Premier album après le magnifique I Am a Bird Now (2005), The Crying Light a sensiblement été composé dans la même période mais avec un état d'esprit totalement différent. Malgré son titre léger, I Am a Bird Now révélait les tiraillements internes d'Antony Hegarty, perdu entre ses personnalités, atteignant de dérangeants pics de mélancolie. Quelques années plus tard et un EP expérimentant certaines nouvelles choses (Another World en 2008 et le morceau très free jazz "Shake that Devil"), la lumière se fait. Une aveuglante lueur dans laquelle semble se consumer Kazuo Ohno, danseur japonais, figurant sur la pochette de l'album.
The Crying Light semble prendre le contrepied de son prédécesseur. Les arrangements se font plus délicats, plus éthérés ("One Dove"), les cordes sont réduites au minimum, la voix d'Antony, toujours aussi fébrile, se veut plus légère ("Epilepsy Is Dancing"). Certains moments frôlent jusqu'au lumineux comme "Daylight and the Sun" où le chanteur clame, en choeur, son envie de sortir des ténèbres, mettant dans chaque note de piano, un espoir aveugle (ou aveuglé?) qui redonnerait presque courage. Une sorte de paix retrouvée où tout prend corps sous une même harmonie; "Everglades" en étant le témoignage final au son de flûte buccolique.
L'album dans son ensemble, derrière la lumière, ne reste cependant qu'un appel qui cherche en vain son écho. Si les conflits intérieurs paraissent apaisés, il reste maintenant à l'homme à trouver sa place dans le monde, à ne faire qu'un avec son environnement. Ca ne sera vraisemblablement pas sur cette Terre ("Another World") puisque si l'espoir de changement est naïf, le constat de la défaite est amer. Il n'y a plus rien à espérer de cette vie, l'ambiance religieuse qui se dégage de certains titres ("Dust and Water", "Kiss My Name" notamment) met en avant la volonté et la nécessité spirituelles de se réfugier ailleurs.
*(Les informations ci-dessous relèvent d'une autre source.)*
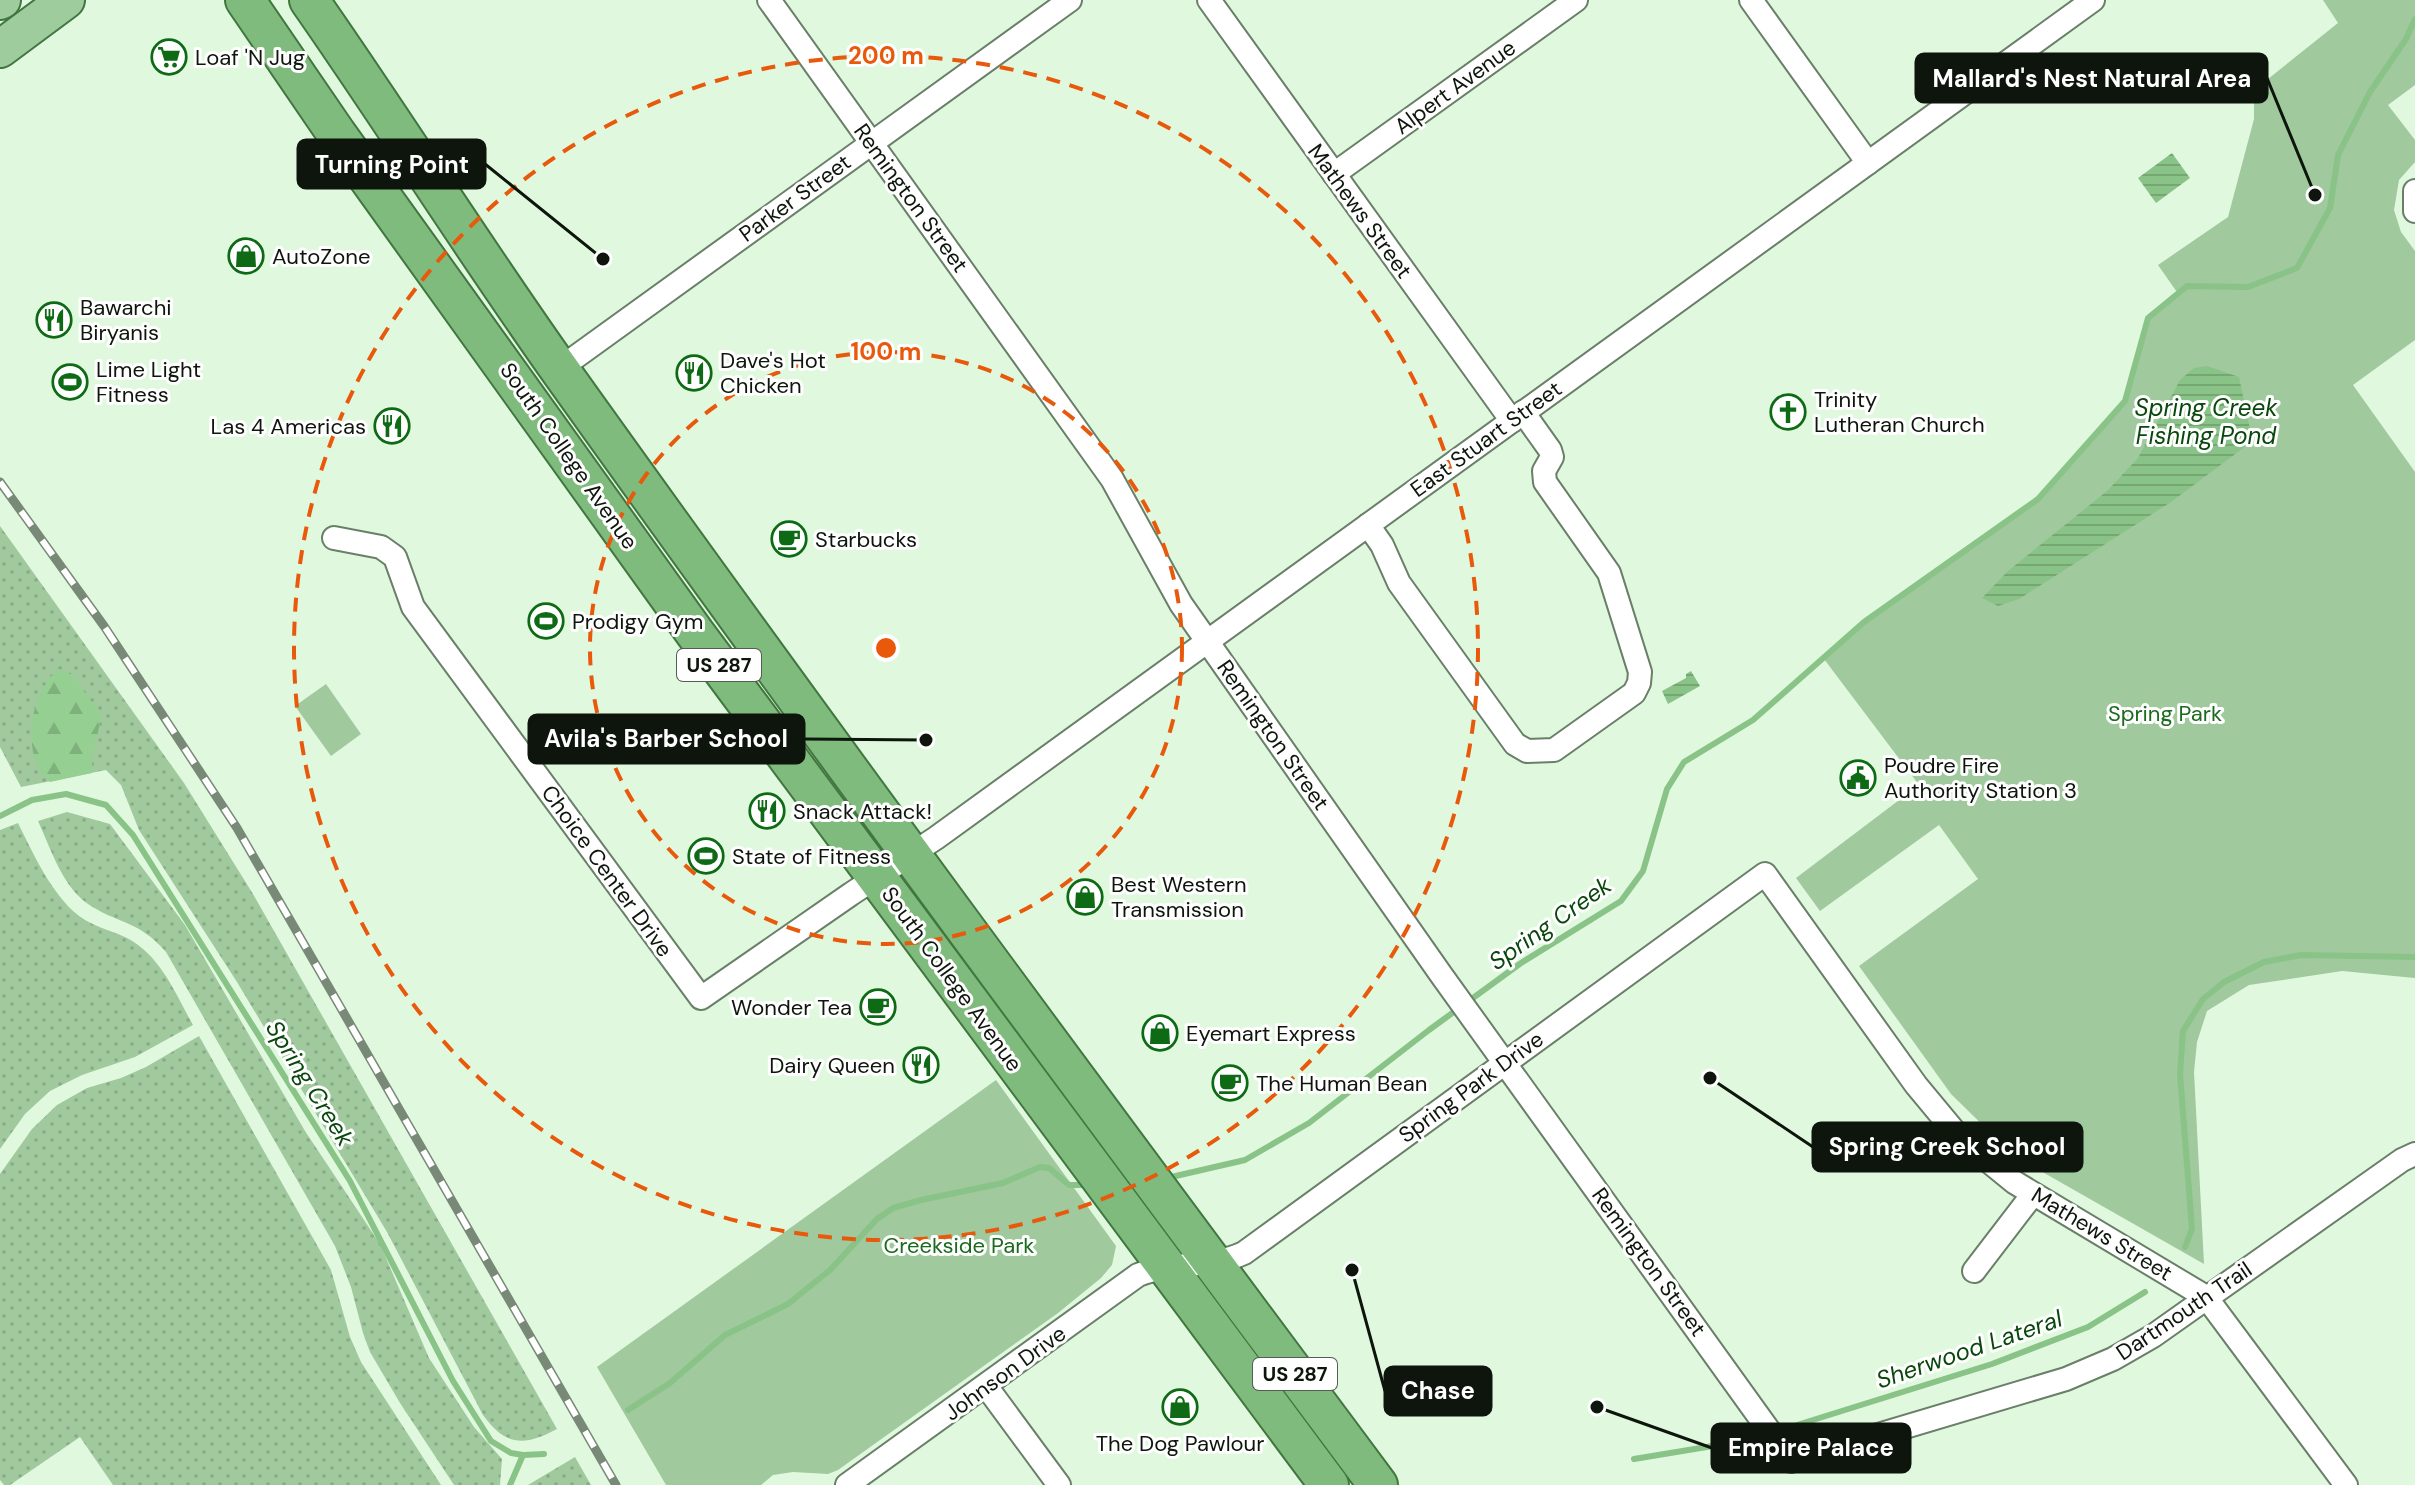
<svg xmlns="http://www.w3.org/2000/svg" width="2415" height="1485" font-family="'DM Sans',sans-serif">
	<defs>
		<pattern id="grass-dots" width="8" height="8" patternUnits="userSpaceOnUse" patternTransform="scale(2)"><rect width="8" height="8" fill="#a0c99e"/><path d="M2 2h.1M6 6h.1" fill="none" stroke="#89ac87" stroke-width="1.8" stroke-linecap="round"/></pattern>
		<pattern id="forest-firs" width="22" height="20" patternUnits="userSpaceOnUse" patternTransform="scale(2)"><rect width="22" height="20" fill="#95cf92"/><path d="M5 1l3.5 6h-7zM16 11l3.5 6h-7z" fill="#7fb17d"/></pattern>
		<pattern id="water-rules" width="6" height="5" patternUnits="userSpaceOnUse" patternTransform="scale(2)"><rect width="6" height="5" fill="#8ac387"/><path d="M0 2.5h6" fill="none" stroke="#76a773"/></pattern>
	</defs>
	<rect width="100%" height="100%" fill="#e0f9de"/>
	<!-- grass -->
	<g fill="url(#grass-dots)">
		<path d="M0 526 184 783 253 894 557 1429C525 1446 506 1447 483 1415L387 1232 237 982 139 830 121 785 106 770 21 787 0 747Z"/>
		<path d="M67 812 110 824 185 925 305 1131 380 1244 429 1358 474 1427 502 1459 500 1485H454L400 1403 370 1352 363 1333 351 1287 335 1246 166 952C139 921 122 925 91 906 63 889 51 849 38 821Z"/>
		<path d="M18 823C33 853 48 887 73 911 89 926 108 929 127 938 161 956 175 993 193 1025L135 1057 82 1075 50 1091 25 1114 0 1149V830Z"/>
		<polygon points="199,1036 331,1270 350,1337 361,1362 441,1485 113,1485 80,1437 10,1485 4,1485 0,1480 0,1174 32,1129 57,1105 87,1088 121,1078 146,1067"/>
		<polygon points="575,1457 591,1485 528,1485"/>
	</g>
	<!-- forest -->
	<path fill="url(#forest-firs)" d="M59 669 71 673 101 715C99 735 91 752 92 773L50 782C46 777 40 773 38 767 24 737 33 689 59 669Z"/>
	<!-- green -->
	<g fill="#a0c99e">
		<polygon points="2323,0 2415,0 2415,85 2388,105 2415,140 2415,162 2399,180 2394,210 2401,232 2415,251 2415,340 2353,385 2415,472 2415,978 2342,971 2249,985 2207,1011 2197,1042 2194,1072 2204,1264 2039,1170 2000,1142 1951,1094 1859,966 1978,879 1939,825 1820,911 1796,878 1919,785 1824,659 1864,622 2037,500 2127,400 2133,371 2150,316 2179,295 2158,265 2228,217 2254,119 2254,96 2258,87 2338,23"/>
		<polygon points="326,684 361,734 331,756 295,706"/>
		<polygon points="996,1080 1116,1246 1112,1265 1101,1278 1058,1313 838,1470 828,1474 793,1472 773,1475 761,1485 666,1485 597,1367"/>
	</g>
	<!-- water -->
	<g fill="url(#water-rules)">
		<polygon points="2172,153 2190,178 2156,203 2138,178"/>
		<polygon points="2207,366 2239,377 2250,429 2246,446 2171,502 2019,599 1998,606 1982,598 2008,571 2107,491 2138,458 2180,380 2194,368"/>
		<polygon points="1691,671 1700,686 1668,704 1662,691 1686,678 1686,674"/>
	</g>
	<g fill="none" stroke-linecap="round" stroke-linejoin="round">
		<!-- stream -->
		<g stroke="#8ac387" stroke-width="6">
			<polyline points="0,816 32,800 66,794 106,805 133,835 350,1181 453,1381 491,1441 511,1453 523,1455 544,1454"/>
			<polyline points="1167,1178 1245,1160 1309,1123 1429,1030 1521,963 1621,901 1643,871 1667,789 1684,762 1753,720 1864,622 2038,499 2125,401 2148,318 2187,286 2248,287 2297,268 2330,208 2338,155 2370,92 2406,39 2415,19"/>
			<polyline points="2185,1247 2192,1229 2180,1074 2183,1031 2203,999 2224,982 2264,962 2301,955 2415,957"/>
			<polyline points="628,1410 670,1383 725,1335 788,1304 830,1270 877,1219 893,1208 921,1200 1003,1183 1040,1167 1049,1168 1069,1185 1088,1185"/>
			<polyline points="1797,1425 1992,1364 2088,1327 2145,1292"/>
			<polyline points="1634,1459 1749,1440"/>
			<polyline points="510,1485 523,1455"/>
		</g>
		<defs>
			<g id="minor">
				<polyline points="769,0 1112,479 1181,604 1207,641 1442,976 1791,1461 2066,1379 2113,1359 2153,1336 2402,1160 2415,1154"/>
				<polyline points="1209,0 1512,421"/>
				<polyline points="1751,0 1868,163"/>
				<polyline points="1334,174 1576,0"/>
				<polyline points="2415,191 2415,211"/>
				<polyline points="559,369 1070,0"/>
				<polyline points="1368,525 1382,545 1399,583 1515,744 1527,751 1554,750 1634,693 1639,683 1640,672 1609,573 1545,482 1544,471 1552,457 1550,450 1523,412"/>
				<polyline points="334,538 381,547 395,557 413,607 701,998 851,894 936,838 2093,0"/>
				<polyline points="1974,1271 2033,1194"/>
				<polyline points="986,1386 1059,1485"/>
				<path d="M847 1485 1138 1275C1172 1261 1210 1269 1244 1253L1765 874 1916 1085 1960 1138 2014 1182 2206 1297 2346 1485"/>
			</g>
			<g id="primary">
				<polyline points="0,1 2,0"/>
				<polyline points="0,49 66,0"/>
			</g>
			<g id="trunk">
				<polyline points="245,0 336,133 695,633 1329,1485"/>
				<path d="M309 0C395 123 475 251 562 373 829 747 1103 1116 1378 1485"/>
			</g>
		</defs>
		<!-- minor casing -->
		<use href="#minor" stroke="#697f68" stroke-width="26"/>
		<!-- primary casing -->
		<use href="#primary" stroke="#427640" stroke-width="40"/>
		<!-- trunk casing -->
		<use href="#trunk" stroke="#427640" stroke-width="42"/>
		<!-- minor -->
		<use href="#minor" stroke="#fff" stroke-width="22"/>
		<!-- primary -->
		<use href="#primary" stroke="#9ecc9d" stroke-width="36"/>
		<!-- trunk -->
		<use href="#trunk" stroke="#7ebb7c" stroke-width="38"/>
		<defs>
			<polyline id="rail" points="0,482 104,626 237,828 616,1485"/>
		</defs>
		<!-- rail casing -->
		<use href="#rail" stroke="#798977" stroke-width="9"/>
		<!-- rail -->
		<use href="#rail" stroke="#fefefe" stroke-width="6" stroke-dasharray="18" stroke-linecap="butt"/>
	</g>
	<!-- distance rings -->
	<g fill="none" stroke="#e8590c" stroke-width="4" stroke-dasharray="14 10">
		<circle cx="886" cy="648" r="296"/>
		<circle cx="886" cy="648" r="592"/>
	</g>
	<!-- icons -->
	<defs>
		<symbol id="supermarket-ring" viewBox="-11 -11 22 22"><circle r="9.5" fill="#fefefe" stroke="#0e6a14" stroke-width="1.5"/><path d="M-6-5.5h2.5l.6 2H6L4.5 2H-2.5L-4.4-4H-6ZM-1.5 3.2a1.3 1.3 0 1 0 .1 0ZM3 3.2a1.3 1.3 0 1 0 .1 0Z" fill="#0e6a14"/></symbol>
		<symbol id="shop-ring" viewBox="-11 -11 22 22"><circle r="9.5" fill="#fefefe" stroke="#0e6a14" stroke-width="1.5"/><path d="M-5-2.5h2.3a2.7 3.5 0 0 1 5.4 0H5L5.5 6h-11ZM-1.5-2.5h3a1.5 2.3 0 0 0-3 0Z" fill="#0e6a14"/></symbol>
		<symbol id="restaurant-ring" viewBox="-11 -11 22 22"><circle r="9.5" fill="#fefefe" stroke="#0e6a14" stroke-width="1.5"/><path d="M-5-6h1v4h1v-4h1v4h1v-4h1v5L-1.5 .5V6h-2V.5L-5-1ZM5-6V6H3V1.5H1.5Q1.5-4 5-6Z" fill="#0e6a14"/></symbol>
		<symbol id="stadium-ring" viewBox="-11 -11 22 22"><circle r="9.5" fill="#fefefe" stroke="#0e6a14" stroke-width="1.5"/><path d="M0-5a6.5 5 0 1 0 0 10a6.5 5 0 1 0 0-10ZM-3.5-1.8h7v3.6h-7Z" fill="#0e6a14"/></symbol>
		<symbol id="church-ring" viewBox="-11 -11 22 22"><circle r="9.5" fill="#fefefe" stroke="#0e6a14" stroke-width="1.5"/><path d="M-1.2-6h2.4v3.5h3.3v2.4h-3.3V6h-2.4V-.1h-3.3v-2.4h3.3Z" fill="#0e6a14"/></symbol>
		<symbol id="cafe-ring" viewBox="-11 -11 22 22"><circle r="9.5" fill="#fefefe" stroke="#0e6a14" stroke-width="1.5"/><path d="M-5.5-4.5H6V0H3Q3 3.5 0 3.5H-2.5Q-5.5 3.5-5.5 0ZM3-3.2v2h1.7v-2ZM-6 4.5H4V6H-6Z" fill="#0e6a14"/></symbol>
		<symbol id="civic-ring" viewBox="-11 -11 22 22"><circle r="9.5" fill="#fefefe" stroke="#0e6a14" stroke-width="1.5"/><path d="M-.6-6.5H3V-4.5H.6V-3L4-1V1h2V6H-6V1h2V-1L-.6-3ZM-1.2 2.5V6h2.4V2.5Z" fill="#0e6a14"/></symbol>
	</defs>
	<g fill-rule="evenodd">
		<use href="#supermarket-ring" x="149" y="37" width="40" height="40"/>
		<use href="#shop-ring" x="226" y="236" width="40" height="40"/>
		<use href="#restaurant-ring" x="34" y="300" width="40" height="40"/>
		<use href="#restaurant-ring" x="674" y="353" width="40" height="40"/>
		<use href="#stadium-ring" x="50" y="362" width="40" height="40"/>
		<use href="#church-ring" x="1768" y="392" width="40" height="40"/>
		<use href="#restaurant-ring" x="372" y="406" width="40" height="40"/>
		<use href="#cafe-ring" x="769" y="519" width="40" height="40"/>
		<use href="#stadium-ring" x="526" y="601" width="40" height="40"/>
		<use href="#civic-ring" x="1838" y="758" width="40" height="40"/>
		<use href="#restaurant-ring" x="747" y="791" width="40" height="40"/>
		<use href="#stadium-ring" x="686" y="836" width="40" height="40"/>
		<use href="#shop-ring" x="1065" y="877" width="40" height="40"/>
		<use href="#cafe-ring" x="858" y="987" width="40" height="40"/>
		<use href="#shop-ring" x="1140" y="1013" width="40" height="40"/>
		<use href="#restaurant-ring" x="901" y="1045" width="40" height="40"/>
		<use href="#cafe-ring" x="1210" y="1063" width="40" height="40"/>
		<use href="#shop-ring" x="1160" y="1387" width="40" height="40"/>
	</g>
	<g text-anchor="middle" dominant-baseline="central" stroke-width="6" stroke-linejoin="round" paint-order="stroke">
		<!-- shield labels -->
		<g fill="#fefefe" stroke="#555b55" stroke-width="2">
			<rect x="677" y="649" width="84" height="32" rx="6"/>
			<rect x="1253" y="1358" width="84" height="32" rx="6"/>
		</g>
		<g font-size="20" font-weight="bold" fill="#0d150c">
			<text x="719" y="665">US 287</text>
			<text x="1295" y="1374">US 287</text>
		</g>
		<!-- poi labels -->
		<g font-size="22" fill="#0d150c" stroke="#fefefe" text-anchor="start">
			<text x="195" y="57">Loaf 'N Jug</text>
			<text x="272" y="256">AutoZone</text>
			<text x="80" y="307">Bawarchi<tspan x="80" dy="25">Biryanis</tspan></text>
			<text x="720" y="360">Dave's Hot<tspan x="720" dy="25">Chicken</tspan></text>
			<text x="96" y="369">Lime Light<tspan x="96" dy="25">Fitness</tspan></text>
			<text x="1814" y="399">Trinity<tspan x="1814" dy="25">Lutheran Church</tspan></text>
			<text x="366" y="426" text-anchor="end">Las 4 Americas</text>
			<text x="815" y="539">Starbucks</text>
			<text x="572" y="621">Prodigy Gym</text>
			<text x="1884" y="765">Poudre Fire<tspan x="1884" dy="25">Authority Station 3</tspan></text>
			<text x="793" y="811">Snack Attack!</text>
			<text x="732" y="856">State of Fitness</text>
			<text x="1111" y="884">Best Western<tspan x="1111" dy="25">Transmission</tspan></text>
			<text x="852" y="1007" text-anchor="end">Wonder Tea</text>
			<text x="1186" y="1033">Eyemart Express</text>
			<text x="895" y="1065" text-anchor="end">Dairy Queen</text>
			<text x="1256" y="1083">The Human Bean</text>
			<text x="1180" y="1443" text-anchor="middle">The Dog Pawlour</text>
		</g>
		<!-- street labels -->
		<g font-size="22" fill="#0d150c" stroke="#fefefe">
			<text transform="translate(1455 87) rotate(-36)">Alpert Avenue</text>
			<text transform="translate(795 198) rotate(-36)">Parker Street</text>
			<text transform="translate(911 198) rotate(54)">Remington Street</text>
			<text transform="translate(1360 211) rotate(54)">Mathews Street</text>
			<text transform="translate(1486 439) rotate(-36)">East Stuart Street</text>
			<text transform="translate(569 456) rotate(55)">South College Avenue</text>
			<text transform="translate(1273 735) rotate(55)">Remington Street</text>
			<text transform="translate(607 871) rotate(54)">Choice Center Drive</text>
			<text transform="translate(952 979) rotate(54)">South College Avenue</text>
			<text transform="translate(1471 1087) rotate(-36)">Spring Park Drive</text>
			<text transform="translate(2102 1234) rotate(31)">Mathews Street</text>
			<text transform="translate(1649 1262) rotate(54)">Remington Street</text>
			<text transform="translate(2184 1311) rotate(-34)">Dartmouth Trail</text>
			<text transform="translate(1005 1373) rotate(-36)">Johnson Drive</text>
		</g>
		<!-- park labels -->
		<g font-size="22" fill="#1b6a1d" stroke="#fefefe">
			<text x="2165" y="713">Spring Park</text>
			<text x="959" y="1245">Creekside Park</text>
		</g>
		<!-- water labels -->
		<g font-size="24" font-style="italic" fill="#09470c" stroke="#fefefe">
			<text x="2206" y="407">Spring Creek<tspan x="2206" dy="28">Fishing Pond</tspan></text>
			<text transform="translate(1550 923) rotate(-35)">Spring Creek</text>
			<text transform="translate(310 1083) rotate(58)">Spring Creek</text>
			<text transform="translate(1969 1349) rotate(-19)">Sherwood Lateral</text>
		</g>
	</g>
	<circle cx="886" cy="648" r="12" fill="#e8590c" stroke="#fefefe" stroke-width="4"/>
	<g font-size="24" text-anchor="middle" font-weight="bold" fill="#e8590c" stroke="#fefefe" stroke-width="6" stroke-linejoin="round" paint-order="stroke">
		<text x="886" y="64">200 m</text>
		<text x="886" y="360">100 m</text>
	</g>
	<!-- callouts -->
	<path fill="none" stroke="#0d150c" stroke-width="3" d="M2315 195L2267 78M603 259L485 164M926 740L804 739M1710 1078L1813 1147M1352 1270L1385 1391M1597 1407L1712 1448"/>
	<g fill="#0d150c" stroke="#fefefe" stroke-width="3">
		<circle cx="2315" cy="195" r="8"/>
		<circle cx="603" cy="259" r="8"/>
		<circle cx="926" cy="740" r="8"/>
		<circle cx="1710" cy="1078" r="8"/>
		<circle cx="1352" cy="1270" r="8"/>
		<circle cx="1597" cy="1407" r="8"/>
	</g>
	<g fill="#0d150c" stroke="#0d150c" stroke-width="3">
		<rect x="1916" y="54" width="351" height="48" rx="8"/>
		<rect x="298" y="140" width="187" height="48" rx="8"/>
		<rect x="529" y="715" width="275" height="48" rx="8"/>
		<rect x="1813" y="1123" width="269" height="48" rx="8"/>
		<rect x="1385" y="1367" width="106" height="48" rx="8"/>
		<rect x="1712" y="1424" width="198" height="48" rx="8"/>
	</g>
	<g font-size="24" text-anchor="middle" font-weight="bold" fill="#fff">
		<text x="2092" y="87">Mallard's Nest Natural Area</text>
		<text x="392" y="173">Turning Point</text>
		<text x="666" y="747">Avila's Barber School</text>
		<text x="1947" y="1155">Spring Creek School</text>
		<text x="1438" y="1399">Chase</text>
		<text x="1811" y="1456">Empire Palace</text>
	</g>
</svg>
The Crying Light s'articule tout entier autour de cette oxymore, chantent les larmes sous couvert de notes optimistes ("Kiss My Name", encore, et son violon virevoltant). Un clair obscur d'arrangements minimalistes déstabilisant mais très fin et sincère. Une sorte de miroir à Bird avec qui il partage un goût prononcé pour le noir et blanc. La lueur promise n'est qu'un trompe l'oeil - nécessaire, toujours, aveuglante car tellement évidente - qui renvoie à un mirage.
Il ne faut désormais plus attendre ces pointes de tristesse qui lacèrent l'âme mais faire sien un spleen latent, comme on regarde un paysage soumis aux intempéries. Antony danse sous la pluie dans un cercle de lumière qui semble bien lointain mais qu'il garde en même temps précieusement au fond de lui, gorgé de gouttes d'espoir, les yeux levés au ciel.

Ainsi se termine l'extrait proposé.